== OBJECTIVE ==
Write out the whole forum thread on the second moment of a random variable over powers of 2, word for word.

== PAGE ==
++++++++++++++++++++

Similarly to this question I have a question about the problem:
"Let a and b be positive integers with $a \leq b$, and let $X$ be a random variable that takes as values, with equal probability, the powers of $2$ in the interval $[2^a, 2^b]$. Find the expected value and the variance of X."
I'm aware that $$\mathbb{E}[X] = \sum_{k=a}^{b} \frac{1}{b - a + 1} 2^k = \frac{2^{b+1} - 2^a}{b - a + 1}$$ and I also derived it for myself.
But from the master solution, I don't understand how the second moment $\mathbb{E}[X^2]$ is derived:
$$ \mathbb{E}[X^2] = \sum_{k=a}^{b} \frac{1}{b - a + 1} (2^k)^2 = \frac{4^{b+1} - 4^a}{3(b - a + 1)}$$
Specifically: why do we need to multiply the denominator with 3 instead of just dividing by their differences $b - a + 1$ once? Since we're only squaring the random variable $X$ and there are no terms that rely on the index $k$ in the fraction, we should basically be able to move it out of the sum and just multiply the whole sum with $\frac{1}{b - a + 1}$, i.e: $$ \frac{1}{b - a + 1} \sum_{k=a}^{b}(2^k)^2 $$
So I was hoping someone could enlighten me on where that multiplicative factor comes from!
Recalling the identity $$1+x+x^2+\cdots+x^n=\frac{x^{n+1}-1}{x-1}$$ and noting that $(2^k)^2=4^k$, we get \begin{align*} &\sum_{k=a}^{b}(2^k)^2\\[4pt] =\;&\sum_{k=a}^{b}4^k\\[4pt] =\;&4^a\sum_{k=0}^{b-a}4^k\\[4pt] =\;&4^a\left(\frac{4^{b-a+1}-1}{4-1}\right)\\[4pt] =\;&\frac{4^{b+1}-4^a}{3}\\[4pt] \end{align*}

++++++++++++++++++++

== SOURCE MATERIAL ==
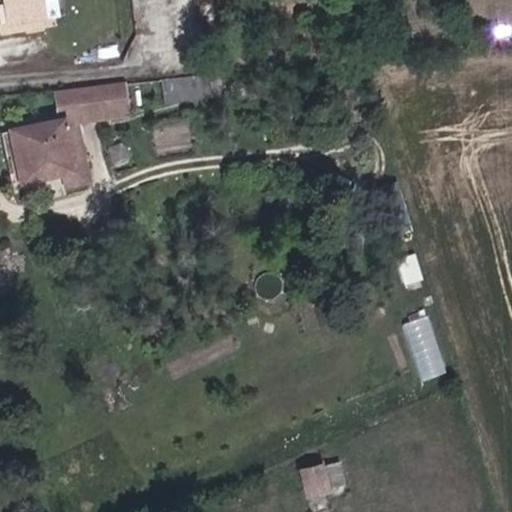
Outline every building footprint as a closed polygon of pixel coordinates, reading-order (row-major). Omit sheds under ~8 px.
[(39,7),(38,0),(10,0),(14,29),(54,23),(52,6),(39,7)] [(126,0),(132,43),(172,37),(169,0),(126,0)] [(192,0),(169,0),(172,37),(198,33),(192,0)] [(192,0),(198,33),(223,29),(218,0),(192,0)] [(174,65),(174,54),(142,58),(144,70),(174,65)] [(209,71),(161,79),(165,103),(213,96),(209,71)] [(62,117),(129,110),(127,85),(60,91),(62,117)] [(77,174),(64,121),(12,134),(25,187),(77,174)] [(0,136),(0,142),(12,190),(25,187),(12,134),(0,136)] [(325,483),(318,459),(299,464),(306,489),(325,483)]
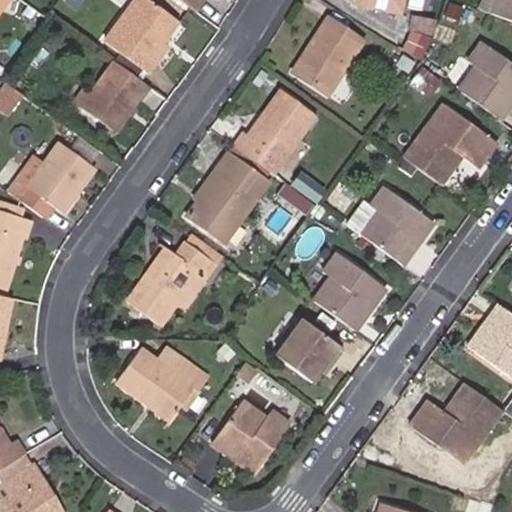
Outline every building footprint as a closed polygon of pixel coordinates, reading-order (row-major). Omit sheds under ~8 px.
[(0,0),(0,16),(10,0),(0,0)] [(153,0),(139,0),(111,39),(154,72),(174,45),(169,41),(183,22),(153,0)] [(174,0),(197,16),(208,0),(207,0),(174,0)] [(340,0),(381,13),(385,0),(340,0)] [(511,0),(498,0),(492,14),(511,22),(511,0)] [(370,42),(337,17),(298,71),(332,96),(370,42)] [(458,91),(505,125),(511,114),(511,62),(480,41),(466,61),(475,67),(458,91)] [(145,101),(154,89),(117,62),(94,93),(85,105),(119,130),(142,99),(145,101)] [(283,162),(319,112),(282,87),(248,136),(244,133),(237,144),(276,172),(283,162)] [(85,105),(94,93),(87,88),(78,100),(85,105)] [(408,162),(443,187),(464,157),(481,171),(499,145),(449,106),(408,162)] [(6,191),(42,216),(52,202),(64,211),(97,166),(63,142),(45,166),(31,156),(6,191)] [(223,236),(265,177),(228,149),(219,162),(223,166),(189,211),(223,236)] [(283,162),(276,172),(299,188),(307,178),(283,162)] [(362,237),(405,267),(437,224),(386,185),(370,207),(379,213),(362,237)] [(0,199),(0,212),(26,222),(31,210),(0,199)] [(364,202),(346,225),(362,237),(379,213),(370,207),(364,202)] [(26,222),(0,212),(0,282),(9,285),(31,224),(26,222)] [(196,229),(190,237),(210,251),(215,254),(220,246),(196,229)] [(161,320),(178,296),(200,264),(210,251),(190,237),(178,251),(172,247),(153,274),(149,271),(130,299),(161,320)] [(168,245),(149,271),(153,274),(172,247),(168,245)] [(315,302),(357,332),(390,288),(337,251),(323,270),(332,277),(315,302)] [(200,264),(178,296),(188,304),(210,273),(200,264)] [(0,291),(0,343),(9,294),(0,291)] [(511,315),(497,305),(468,349),(511,380),(511,315)] [(332,361),(337,364),(345,352),(303,320),(275,358),(315,385),(324,373),(332,361)] [(150,400),(173,418),(194,390),(200,395),(211,380),(181,358),(170,373),(140,351),(117,383),(147,405),(150,400)] [(328,376),(337,364),(332,361),(324,373),(328,376)] [(504,413),(463,384),(442,413),(427,402),(411,425),(466,466),(504,413)] [(170,423),(173,418),(150,400),(147,405),(170,423)] [(252,476),(286,425),(267,411),(262,418),(239,401),(209,445),(252,476)] [(12,443),(0,423),(0,469),(26,455),(17,440),(12,443)] [(61,511),(34,467),(26,455),(0,469),(0,486),(9,481),(16,494),(0,502),(0,511),(61,511)] [(0,486),(0,502),(16,494),(9,481),(0,486)] [(405,511),(380,503),(377,511),(405,511)]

++++++++++++++++++++

== OUTPUT FOR THIS EXERCISE ==
Similarly to this question I have a question about the problem:
"Let a and b be positive integers with $a \leq b$, and let $X$ be a random variable that takes as values, with equal probability, the powers of $2$ in the interval $[2^a, 2^b]$. Find the expected value and the variance of X."
I'm aware that $$\mathbb{E}[X] = \sum_{k=a}^{b} \frac{1}{b - a + 1} 2^k = \frac{2^{b+1} - 2^a}{b - a + 1}$$ and I also derived it for myself.
But from the master solution, I don't understand how the second moment $\mathbb{E}[X^2]$ is derived:
$$ \mathbb{E}[X^2] = \sum_{k=a}^{b} \frac{1}{b - a + 1} (2^k)^2 = \frac{4^{b+1} - 4^a}{3(b - a + 1)}$$
Specifically: why do we need to multiply the denominator with 3 instead of just dividing by their differences $b - a + 1$ once? Since we're only squaring the random variable $X$ and there are no terms that rely on the index $k$ in the fraction, we should basically be able to move it out of the sum and just multiply the whole sum with $\frac{1}{b - a + 1}$, i.e: $$ \frac{1}{b - a + 1} \sum_{k=a}^{b}(2^k)^2 $$
So I was hoping someone could enlighten me on where that multiplicative factor comes from!
Recalling the identity $$1+x+x^2+\cdots+x^n=\frac{x^{n+1}-1}{x-1}$$ and noting that $(2^k)^2=4^k$, we get \begin{align*} &\sum_{k=a}^{b}(2^k)^2\\[4pt] =\;&\sum_{k=a}^{b}4^k\\[4pt] =\;&4^a\sum_{k=0}^{b-a}4^k\\[4pt] =\;&4^a\left(\frac{4^{b-a+1}-1}{4-1}\right)\\[4pt] =\;&\frac{4^{b+1}-4^a}{3}\\[4pt] \end{align*}